L'affaire tourne au sale

C'est l'année suivante que la tintinophilie bascule dans l'ère des gros sous, avec la vente de la couverture de la première édition des Cigares du pharaon, qui déchaîne les passions à Paris. Adjugée 3,1 millions de francs de l'époque au coup de marteau de l'expert, la vente capote pour de rocambolesques raisons, entre prix de réserve trop élevé et découverte d'un complice du vendeur dans la salle pour faire s'envoler les enchères. N'empêche : le potentiel commercial des œuvres d'Hergé éclate au grand jour. Et dire que quinze ans plus tôt, des planches originales du Sceptre d'Ottokar – perdues par Hergé à cause de la guerre –  se vendaient sous le manteau dans l'arrière-boutique d'une librairie de Saint-Germain-en-Laye pour 500 francs, et avaient du mal à trouver preneur... C'est cette année-là qu'Eric Leroy, qui n'était pas encore commissaire chez Artcurial, fait le forcing auprès de Jean-Paul Casterman pour le convaincre de mettre sa pièce sur le marché. "Il m’avait répondu qu’il y restait très attaché."

Outre les experts qui ciblent les heureux détenteurs de plus belles pièces, le marché des enchères se retrouve envahi de dessins originaux dont l'origine est plus ou moins douteuse. "A la mort d'Hergé [décédé en 1983], on a publié énormément de livres reprenant des documents inédits jusque-là. Dans les tiroirs des studios, c'était le foutoir le plus complet. J'empruntais tous les jours des documents pour les faire photographier, je disais à la cantonnade 'J'emprunte 65 documents', personne ne vérifiait, il n'y avait aucun contrôle", décrit Benoît Peeters. Alain Baran, secrétaire d'Hergé et conservateur de l'œuvre dans les années 1980, confirme que la sécurité n'était pas le point fort des lieux : "Une fois, il y avait eu un cambriolage dans l'immeuble, et j'avais soumis l'idée à Hergé de renforcer la sécurité. Il m'avait répondu : 'Mais qui irait voler mes brouillons ?'." Aujourd'hui, une case de 6 cm sur 7 du Secret de la Licorne se monnaye au-dessus de 5 000 euros.
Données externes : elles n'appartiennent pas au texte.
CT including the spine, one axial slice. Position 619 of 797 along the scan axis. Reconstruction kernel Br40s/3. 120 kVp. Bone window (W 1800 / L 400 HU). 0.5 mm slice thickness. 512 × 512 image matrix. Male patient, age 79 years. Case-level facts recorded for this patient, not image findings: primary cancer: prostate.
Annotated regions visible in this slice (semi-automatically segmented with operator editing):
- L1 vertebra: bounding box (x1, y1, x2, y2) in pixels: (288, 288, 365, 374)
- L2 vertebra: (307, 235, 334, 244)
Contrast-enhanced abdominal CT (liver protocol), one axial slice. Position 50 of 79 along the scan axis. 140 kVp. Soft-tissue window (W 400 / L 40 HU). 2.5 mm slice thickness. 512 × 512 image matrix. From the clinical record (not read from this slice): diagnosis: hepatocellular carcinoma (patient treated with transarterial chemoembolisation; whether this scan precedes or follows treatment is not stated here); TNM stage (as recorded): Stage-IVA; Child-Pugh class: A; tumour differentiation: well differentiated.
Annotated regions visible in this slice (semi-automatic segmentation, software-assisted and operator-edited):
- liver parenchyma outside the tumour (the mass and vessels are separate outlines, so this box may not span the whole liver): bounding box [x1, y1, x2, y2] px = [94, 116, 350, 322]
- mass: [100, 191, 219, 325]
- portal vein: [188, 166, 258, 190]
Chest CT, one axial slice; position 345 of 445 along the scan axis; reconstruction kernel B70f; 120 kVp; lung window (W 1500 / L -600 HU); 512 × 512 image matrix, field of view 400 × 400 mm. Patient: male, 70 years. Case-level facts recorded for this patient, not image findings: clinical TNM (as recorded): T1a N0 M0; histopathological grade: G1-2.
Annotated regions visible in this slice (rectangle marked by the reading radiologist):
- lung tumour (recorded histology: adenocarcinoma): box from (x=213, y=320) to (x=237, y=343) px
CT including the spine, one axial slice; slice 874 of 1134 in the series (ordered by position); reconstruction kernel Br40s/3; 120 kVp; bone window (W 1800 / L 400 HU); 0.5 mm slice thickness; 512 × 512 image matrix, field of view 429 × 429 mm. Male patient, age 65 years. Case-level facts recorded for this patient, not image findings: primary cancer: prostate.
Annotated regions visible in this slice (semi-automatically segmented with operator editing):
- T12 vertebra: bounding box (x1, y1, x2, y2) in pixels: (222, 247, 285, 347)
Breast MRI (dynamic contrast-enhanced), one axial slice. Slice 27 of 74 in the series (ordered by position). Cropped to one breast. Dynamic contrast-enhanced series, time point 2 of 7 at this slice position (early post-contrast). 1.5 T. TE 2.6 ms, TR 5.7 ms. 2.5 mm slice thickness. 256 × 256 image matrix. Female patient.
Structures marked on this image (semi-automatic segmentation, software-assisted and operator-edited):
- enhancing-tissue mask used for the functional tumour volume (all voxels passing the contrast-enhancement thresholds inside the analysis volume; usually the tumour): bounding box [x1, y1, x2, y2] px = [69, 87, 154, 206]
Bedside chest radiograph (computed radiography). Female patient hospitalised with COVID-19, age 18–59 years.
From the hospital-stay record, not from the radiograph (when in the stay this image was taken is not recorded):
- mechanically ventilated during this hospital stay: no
Hergé pose devant un agrandissement d'une des cases de son album "Le Lotus Bleu" à Bruxelles, en novembre 1979. (MARC GANTIER / GAMMA-RAPHO)

Un marché qui s'est fait pendant des décennies au vu et au su de la société Moulinsart qui, en cette année 2020, pousse des cris d'orfraie quant à la prochaine vente chez Artcurial de l'esquisse de couverture du Lotus Bleu. Nick Rodwell réclame même l'annulation de la vente et la restitution de la pièce au Musée Hergé. Une position qui ne manque pas d'étonner Marcel Wilmet, qui a longtemps organisé des ventes aux enchères de pièces d'Hergé, sous l'égide de Moulinsart. "Je me souviens qu'on a vendu une planche de L'Affaire Tournesol, non dédicacée [donc à l'origine incertaine], celle où le chauffard italien met la pagaille dans un village, lors d'une vente à Namur en 2009. Elle est partie à 250 000 euros, bien plus que ce qu'on espérait à l'époque. Ça nous avait valu des félicitations !"

Tintin au pays de l'or sonnant et trébuchant

Aujourd'hui, c'est de 2 à 3 millions d'euros dont on parle. Une hausse de la cote savamment entretenue par les experts, malgré le tarissement de pièces inédites. Ces derniers avancent que la société Moulinsart détient 85% de l'oeuvre, le reste étant constitué pour l'essentiel de pièces connues, à l'exception, peut-être de quelques planches crayonnées susceptibles de créer l'évènement. "Je tiens l'inventaire des belles pièces qui sont aux mains de collectionneurs privés", avance Eric Leroy. Combien ? "Secret professionnel !" Moins de cinquante ? "Quelques petites dizaines, pas plus. Dont beaucoup reviendront sur le marché lors de successions, comme c'est le cas pour ce projet de couverture du Lotus Bleu", finit-il par répondre.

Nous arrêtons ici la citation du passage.